* [Extract to read]:
——————————

Brita Holmquist: Notes On Narrative

Vasari wrote that painting was the finest way to communicate. The viewer did not need to be able to read to understand what was being imparted; what lesson was being disclosed.  The viewer could be coerced into being good and go to heaven, or even more exciting, be bad and be eaten and tortured forever by devils in hell. Imbedded in these paintings were a panoply of symbols. Everything from ermine (royalty) to a broken pitcher (loss of virginity) could be read by most viewers. Certainly, the symbols in the churches were there to be acknowledged and obeyed.

 

Landscape painting was simply the background of the narrative foreground of a pre-Renaissance painting or even a Renaissance one. There is still an inherent feeling that landscape painting is not as rigorous and purposeful as narrative pieces. It is still dismissed as decorative. That space that children leave blank, white paper, between the grass and daisies at the bottom of the page and the sun and clouds of the sky, way up high at the top of the paper.

Portraiture started life as a recognition of the donor, the artist’s benefactor, standing about adoring the Mother and Child in Western art. Then slowly, that portrait became the evidence of a man’ s worth and importance on the worldly stage alone. A portrait meant the sitter had arrived in all his or her splendor of furs and jewels declaring wealth and importance.

——————————

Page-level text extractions

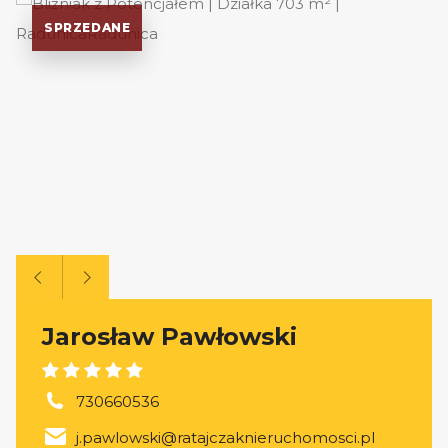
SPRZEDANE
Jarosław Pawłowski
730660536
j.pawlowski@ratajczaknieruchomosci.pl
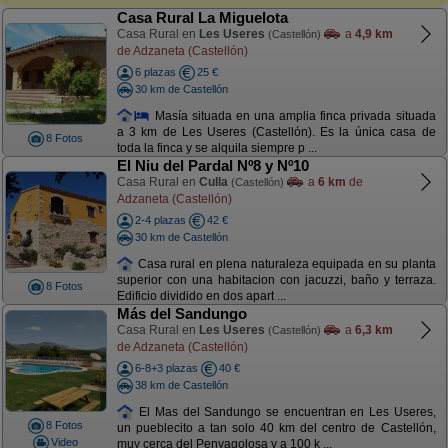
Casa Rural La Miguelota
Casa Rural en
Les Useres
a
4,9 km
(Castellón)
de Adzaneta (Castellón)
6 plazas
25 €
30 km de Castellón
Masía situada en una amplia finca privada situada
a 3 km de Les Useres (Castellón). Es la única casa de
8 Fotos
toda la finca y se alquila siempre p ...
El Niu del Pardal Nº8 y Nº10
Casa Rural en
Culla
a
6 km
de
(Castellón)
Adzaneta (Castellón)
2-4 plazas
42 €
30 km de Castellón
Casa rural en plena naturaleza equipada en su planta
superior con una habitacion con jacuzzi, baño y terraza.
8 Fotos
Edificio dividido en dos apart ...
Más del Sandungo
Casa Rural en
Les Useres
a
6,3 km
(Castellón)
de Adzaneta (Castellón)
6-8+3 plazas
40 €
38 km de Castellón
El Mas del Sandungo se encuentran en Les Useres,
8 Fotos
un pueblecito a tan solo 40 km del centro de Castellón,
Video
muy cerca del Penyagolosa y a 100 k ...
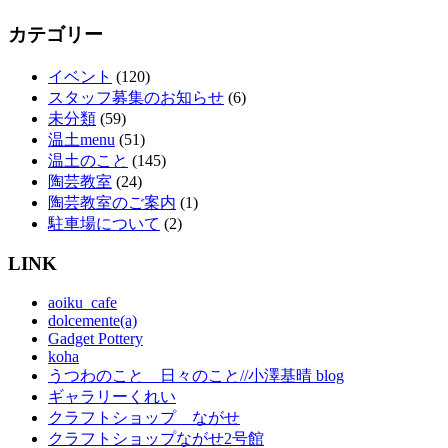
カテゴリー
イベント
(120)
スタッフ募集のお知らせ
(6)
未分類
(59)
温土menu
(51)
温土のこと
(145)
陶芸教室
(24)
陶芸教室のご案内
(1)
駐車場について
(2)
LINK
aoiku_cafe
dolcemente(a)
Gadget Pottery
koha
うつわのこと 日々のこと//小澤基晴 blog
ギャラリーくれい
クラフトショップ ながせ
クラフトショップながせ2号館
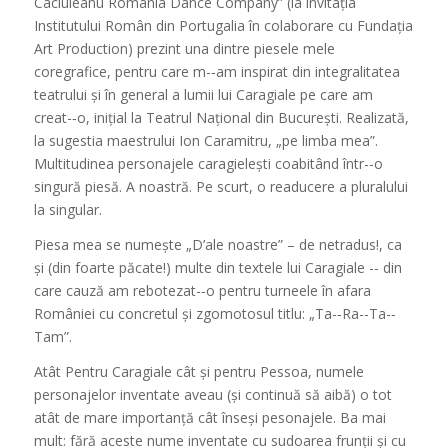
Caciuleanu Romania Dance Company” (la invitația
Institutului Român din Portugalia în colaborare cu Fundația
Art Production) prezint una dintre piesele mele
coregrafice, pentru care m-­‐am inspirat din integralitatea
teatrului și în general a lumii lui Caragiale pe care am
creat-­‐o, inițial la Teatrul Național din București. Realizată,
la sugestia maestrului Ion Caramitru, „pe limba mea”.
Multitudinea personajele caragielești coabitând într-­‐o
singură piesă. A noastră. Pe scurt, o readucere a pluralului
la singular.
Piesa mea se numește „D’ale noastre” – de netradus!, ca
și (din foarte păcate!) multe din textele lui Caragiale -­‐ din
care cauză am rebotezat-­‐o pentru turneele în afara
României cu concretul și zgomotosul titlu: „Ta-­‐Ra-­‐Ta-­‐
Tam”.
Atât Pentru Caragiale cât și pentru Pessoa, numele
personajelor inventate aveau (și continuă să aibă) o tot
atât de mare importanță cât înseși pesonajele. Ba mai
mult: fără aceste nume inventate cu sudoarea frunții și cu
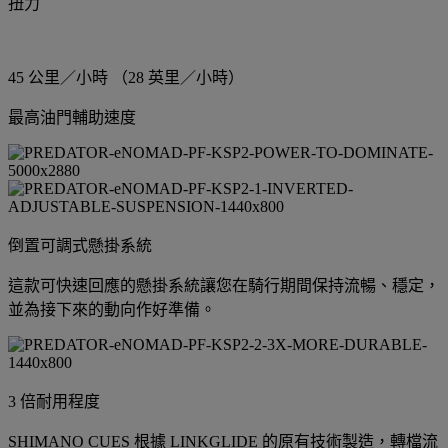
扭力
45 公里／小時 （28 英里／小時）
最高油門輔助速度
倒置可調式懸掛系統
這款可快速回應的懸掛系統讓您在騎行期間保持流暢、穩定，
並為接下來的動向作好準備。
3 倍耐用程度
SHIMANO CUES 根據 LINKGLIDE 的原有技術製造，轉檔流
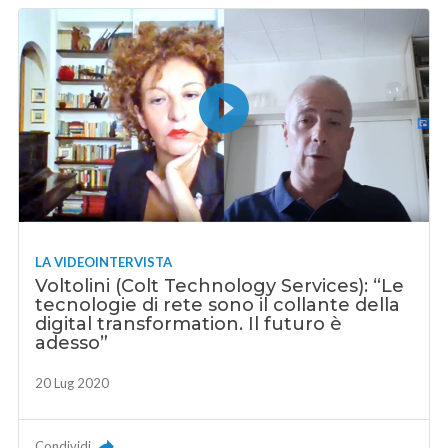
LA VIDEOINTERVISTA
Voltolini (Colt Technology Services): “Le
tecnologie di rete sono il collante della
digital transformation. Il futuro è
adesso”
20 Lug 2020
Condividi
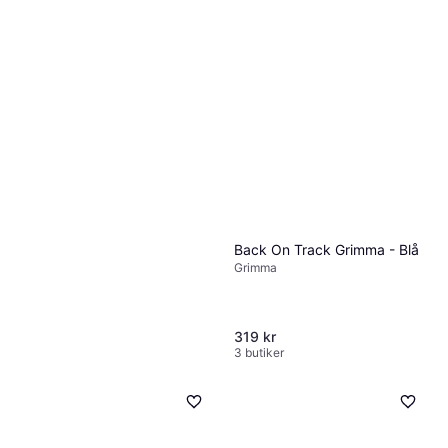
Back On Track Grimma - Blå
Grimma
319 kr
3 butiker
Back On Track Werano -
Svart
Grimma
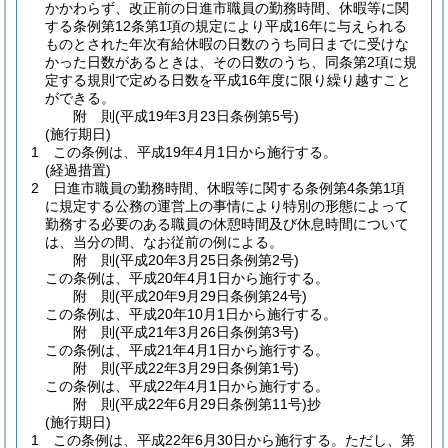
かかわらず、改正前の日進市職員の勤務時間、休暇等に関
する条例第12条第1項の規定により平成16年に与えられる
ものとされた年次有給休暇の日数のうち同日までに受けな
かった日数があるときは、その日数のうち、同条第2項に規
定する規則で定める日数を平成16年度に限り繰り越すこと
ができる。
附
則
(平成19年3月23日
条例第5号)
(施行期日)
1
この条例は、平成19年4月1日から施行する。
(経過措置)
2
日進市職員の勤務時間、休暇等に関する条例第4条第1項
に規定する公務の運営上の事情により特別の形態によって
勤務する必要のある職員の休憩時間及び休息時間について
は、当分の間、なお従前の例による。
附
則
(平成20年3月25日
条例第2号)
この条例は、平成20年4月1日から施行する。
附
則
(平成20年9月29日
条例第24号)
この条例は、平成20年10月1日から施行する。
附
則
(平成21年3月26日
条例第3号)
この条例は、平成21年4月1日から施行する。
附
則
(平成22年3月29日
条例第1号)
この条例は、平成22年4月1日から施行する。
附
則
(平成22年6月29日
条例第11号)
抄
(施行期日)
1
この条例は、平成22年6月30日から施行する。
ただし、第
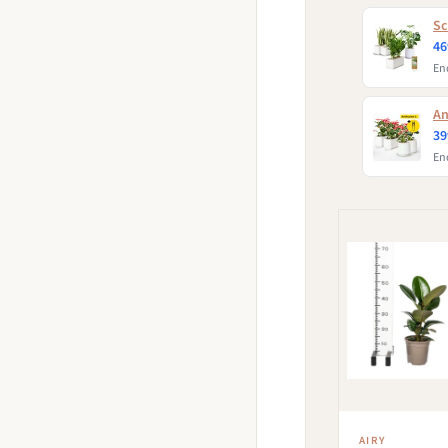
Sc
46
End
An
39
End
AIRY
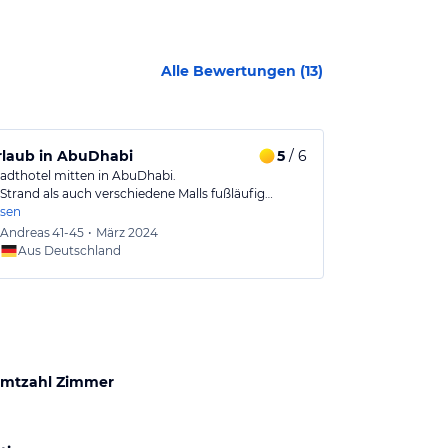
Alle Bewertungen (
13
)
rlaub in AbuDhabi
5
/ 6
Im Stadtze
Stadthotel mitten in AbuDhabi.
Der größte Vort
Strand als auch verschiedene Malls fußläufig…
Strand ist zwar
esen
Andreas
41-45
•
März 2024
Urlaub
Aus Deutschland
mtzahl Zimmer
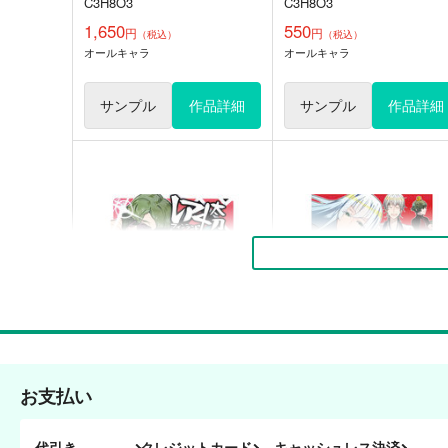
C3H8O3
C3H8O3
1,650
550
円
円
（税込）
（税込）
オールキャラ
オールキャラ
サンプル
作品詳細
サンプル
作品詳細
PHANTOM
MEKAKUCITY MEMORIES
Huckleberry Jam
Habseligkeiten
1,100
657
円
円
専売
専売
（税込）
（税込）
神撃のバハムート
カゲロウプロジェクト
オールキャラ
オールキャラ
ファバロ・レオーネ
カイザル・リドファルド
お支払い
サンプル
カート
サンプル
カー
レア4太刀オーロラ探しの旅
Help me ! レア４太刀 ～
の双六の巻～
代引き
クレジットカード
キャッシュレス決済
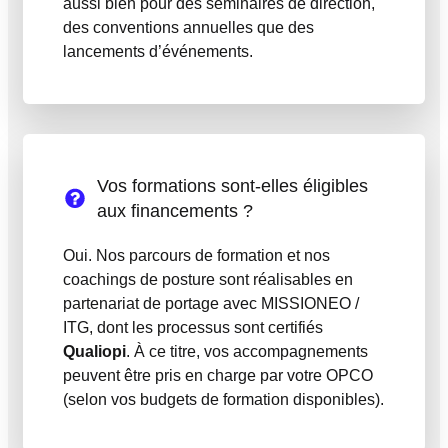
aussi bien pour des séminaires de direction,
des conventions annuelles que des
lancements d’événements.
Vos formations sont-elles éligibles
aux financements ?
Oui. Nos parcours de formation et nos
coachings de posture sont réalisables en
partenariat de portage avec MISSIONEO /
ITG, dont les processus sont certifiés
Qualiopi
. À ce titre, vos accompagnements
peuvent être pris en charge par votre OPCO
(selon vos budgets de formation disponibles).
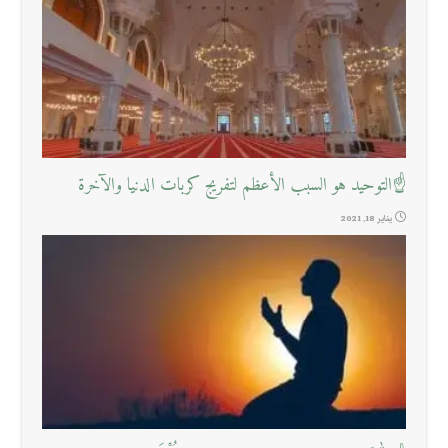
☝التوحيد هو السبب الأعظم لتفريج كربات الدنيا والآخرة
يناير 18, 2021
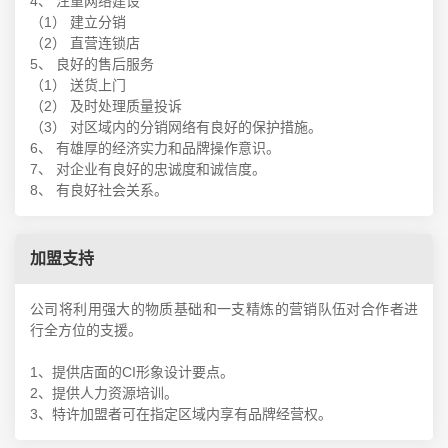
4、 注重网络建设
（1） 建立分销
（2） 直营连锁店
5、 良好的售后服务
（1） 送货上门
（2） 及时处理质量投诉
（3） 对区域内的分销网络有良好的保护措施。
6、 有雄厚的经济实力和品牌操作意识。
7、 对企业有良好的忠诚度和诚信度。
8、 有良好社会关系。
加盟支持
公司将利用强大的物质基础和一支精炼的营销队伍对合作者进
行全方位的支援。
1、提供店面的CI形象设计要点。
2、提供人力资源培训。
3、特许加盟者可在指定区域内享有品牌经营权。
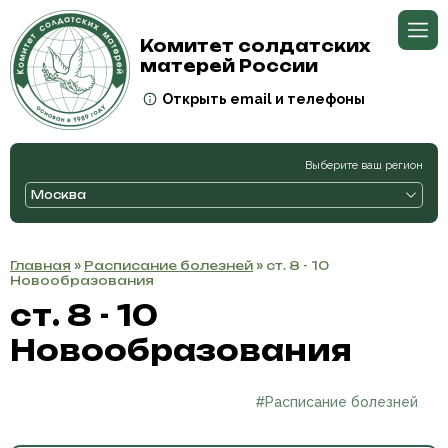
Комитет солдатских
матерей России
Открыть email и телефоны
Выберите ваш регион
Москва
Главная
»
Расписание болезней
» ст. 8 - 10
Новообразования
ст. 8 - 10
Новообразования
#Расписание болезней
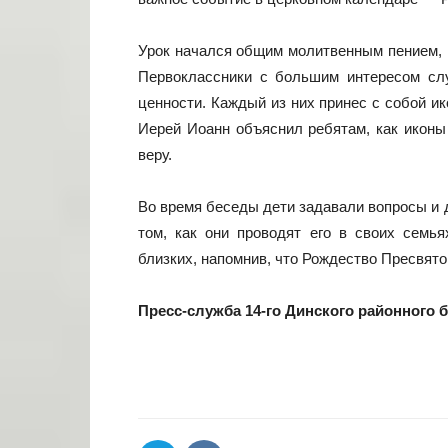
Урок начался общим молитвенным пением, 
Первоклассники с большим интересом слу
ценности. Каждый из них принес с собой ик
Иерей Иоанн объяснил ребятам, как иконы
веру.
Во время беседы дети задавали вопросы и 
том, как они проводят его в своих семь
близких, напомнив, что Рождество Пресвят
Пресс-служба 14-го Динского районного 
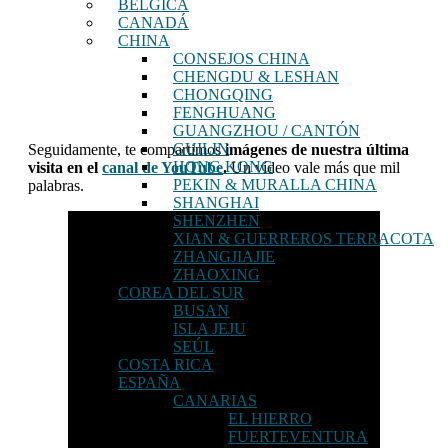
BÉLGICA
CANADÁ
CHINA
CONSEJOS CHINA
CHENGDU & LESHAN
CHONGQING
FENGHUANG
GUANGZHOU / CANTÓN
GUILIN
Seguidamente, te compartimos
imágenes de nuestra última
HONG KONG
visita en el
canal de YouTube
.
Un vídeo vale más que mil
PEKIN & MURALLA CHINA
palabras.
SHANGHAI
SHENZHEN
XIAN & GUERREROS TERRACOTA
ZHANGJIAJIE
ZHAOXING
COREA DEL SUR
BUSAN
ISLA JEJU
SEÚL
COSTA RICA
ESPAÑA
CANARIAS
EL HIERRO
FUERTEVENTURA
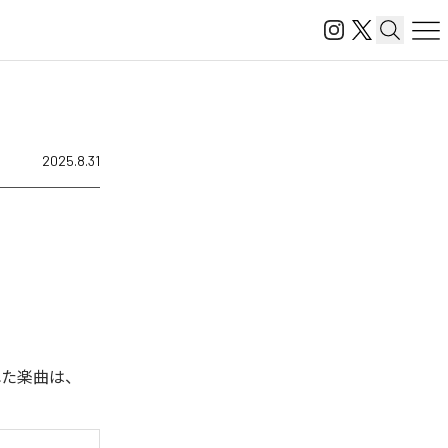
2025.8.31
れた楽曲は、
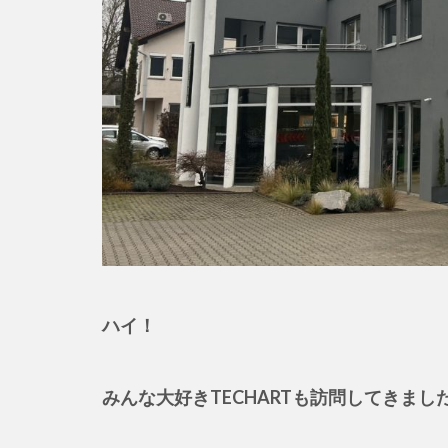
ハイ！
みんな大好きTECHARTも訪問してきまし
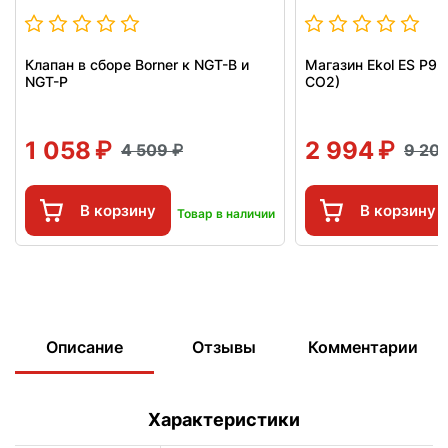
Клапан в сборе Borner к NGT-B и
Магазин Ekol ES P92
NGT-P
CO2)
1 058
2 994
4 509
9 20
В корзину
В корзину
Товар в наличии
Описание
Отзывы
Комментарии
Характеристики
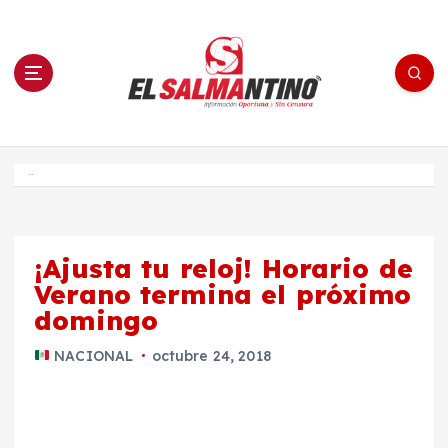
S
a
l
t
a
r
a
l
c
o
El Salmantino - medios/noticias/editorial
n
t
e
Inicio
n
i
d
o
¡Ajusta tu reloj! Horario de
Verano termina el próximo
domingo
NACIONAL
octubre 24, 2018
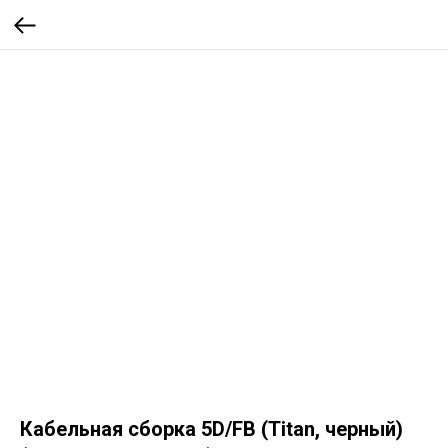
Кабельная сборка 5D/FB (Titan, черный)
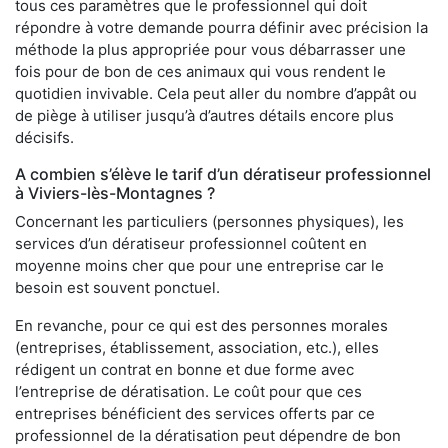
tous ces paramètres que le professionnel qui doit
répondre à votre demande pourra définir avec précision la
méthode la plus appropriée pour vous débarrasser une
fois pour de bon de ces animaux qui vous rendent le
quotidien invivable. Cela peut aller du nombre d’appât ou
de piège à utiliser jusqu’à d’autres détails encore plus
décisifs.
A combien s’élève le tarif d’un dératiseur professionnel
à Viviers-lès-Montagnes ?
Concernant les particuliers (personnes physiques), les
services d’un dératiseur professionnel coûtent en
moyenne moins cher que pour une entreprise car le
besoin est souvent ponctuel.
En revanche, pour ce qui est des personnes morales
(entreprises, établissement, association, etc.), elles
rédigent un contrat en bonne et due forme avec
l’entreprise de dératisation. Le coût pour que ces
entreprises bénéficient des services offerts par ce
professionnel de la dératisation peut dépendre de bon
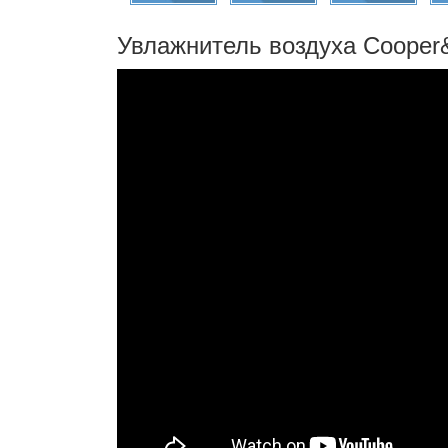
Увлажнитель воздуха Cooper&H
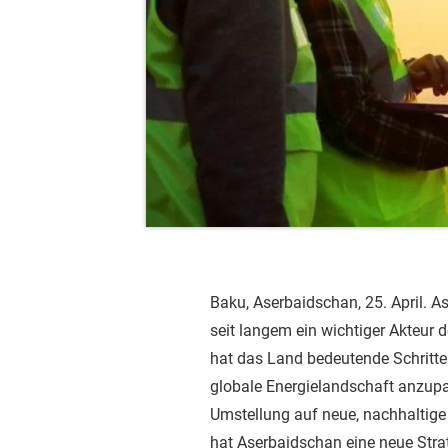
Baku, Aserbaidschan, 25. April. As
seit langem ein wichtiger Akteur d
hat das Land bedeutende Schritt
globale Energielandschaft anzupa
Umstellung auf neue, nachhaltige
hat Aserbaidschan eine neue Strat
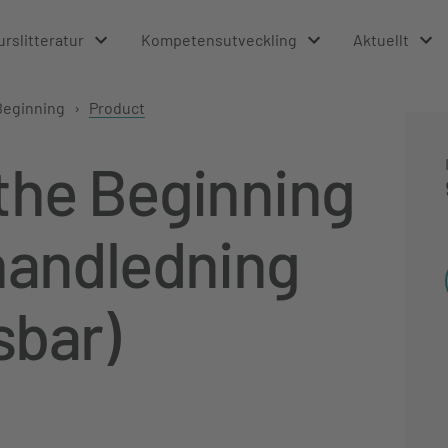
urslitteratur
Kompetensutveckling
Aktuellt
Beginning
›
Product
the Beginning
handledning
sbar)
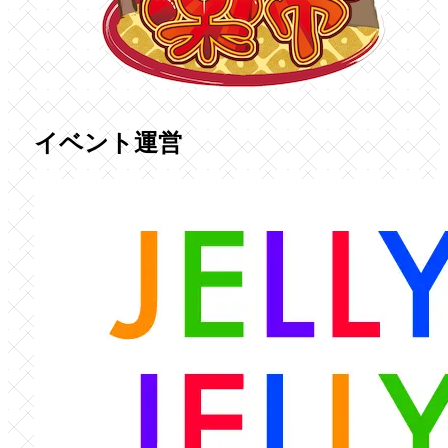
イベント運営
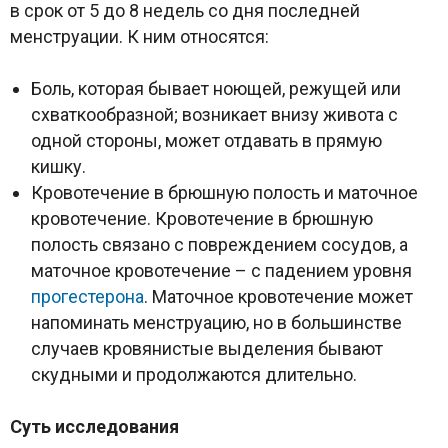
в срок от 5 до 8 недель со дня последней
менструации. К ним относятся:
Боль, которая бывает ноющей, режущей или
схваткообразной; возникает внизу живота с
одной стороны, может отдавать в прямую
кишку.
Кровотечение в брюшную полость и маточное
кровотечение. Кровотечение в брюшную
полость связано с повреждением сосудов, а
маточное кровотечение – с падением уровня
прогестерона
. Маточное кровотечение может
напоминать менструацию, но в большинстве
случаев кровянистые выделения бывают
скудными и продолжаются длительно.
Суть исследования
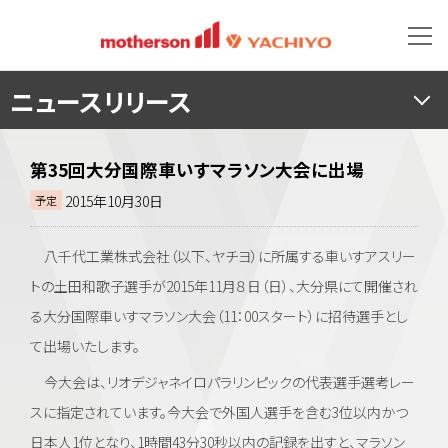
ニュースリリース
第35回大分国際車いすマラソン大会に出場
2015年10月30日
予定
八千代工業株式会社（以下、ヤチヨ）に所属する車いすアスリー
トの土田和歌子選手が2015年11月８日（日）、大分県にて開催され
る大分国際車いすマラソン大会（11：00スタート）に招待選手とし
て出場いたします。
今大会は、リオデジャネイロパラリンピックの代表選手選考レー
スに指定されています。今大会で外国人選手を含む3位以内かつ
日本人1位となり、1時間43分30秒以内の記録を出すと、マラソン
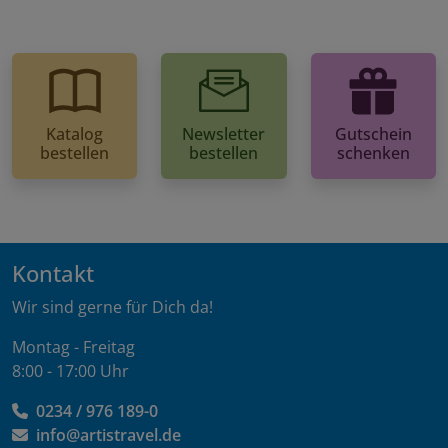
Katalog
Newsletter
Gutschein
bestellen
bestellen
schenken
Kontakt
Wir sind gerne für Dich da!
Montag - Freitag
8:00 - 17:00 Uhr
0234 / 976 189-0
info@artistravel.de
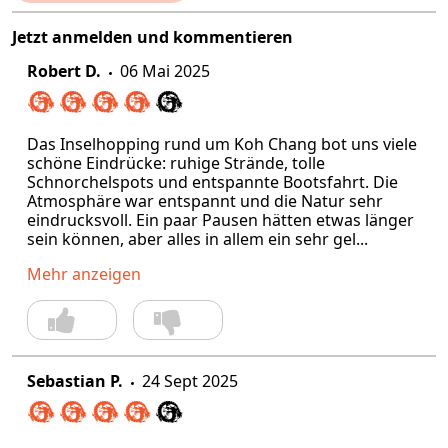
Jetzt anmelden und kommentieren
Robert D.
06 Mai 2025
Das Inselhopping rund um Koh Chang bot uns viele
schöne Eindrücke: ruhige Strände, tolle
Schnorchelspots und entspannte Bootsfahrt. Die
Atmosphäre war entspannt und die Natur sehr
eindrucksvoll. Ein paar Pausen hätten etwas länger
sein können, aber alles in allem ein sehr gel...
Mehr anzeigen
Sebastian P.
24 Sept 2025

——————————

* [Problems to solve]:
- A) From the notes on narrative, set down the passage starting with "Landscape painting was" and going on through "of the paper.", copied word for word.
- B) According to the notes on narrative, what do children draw at the bottom and the top of the page? List each one.
- C) Continue the notes on narrative from their last sentence.

* [Numbered answers]:
- A)
Landscape painting was simply the background of the narrative foreground of a pre-Renaissance painting or even a Renaissance one. There is still an inherent feeling that landscape painting is not as rigorous and purposeful as narrative pieces. It is still dismissed as decorative. That space that children leave blank, white paper, between the grass and daisies at the bottom of the page and the sun and clouds of the sky, way up high at the top of the paper.

- B)
- grass
- daisies
- sun
- clouds

- C)
 

Uccello, “Battle of San Romano”

Possessions themselves became subjects to be admired by all: horses, dogs and ships of the line, even prize bulls and cows. They all told the story of the patron’s wealth, without verbal boasting, very tastefully.  Great warriors and potentates had historical paintings of their battles, whether by sea or by land, worked up to be admired as victories or to commemorate sad losses that had been overcome. Think of Lorenzo De Medici’s bedroom with those three huge Paolo Uccello battle scenes of giant blue and pink horses bucking and stomping with their knights brandishing spears on three walls. I cannot imagine any other bedroom so fabulous, even if this  battle- was commissioned by the Salembeni family- but ”acquired” by Lorenzo,  one purchased, two by force!  (The Battle of San Romano was between Florence and Siena.)

 

Mondrian, “Broadway”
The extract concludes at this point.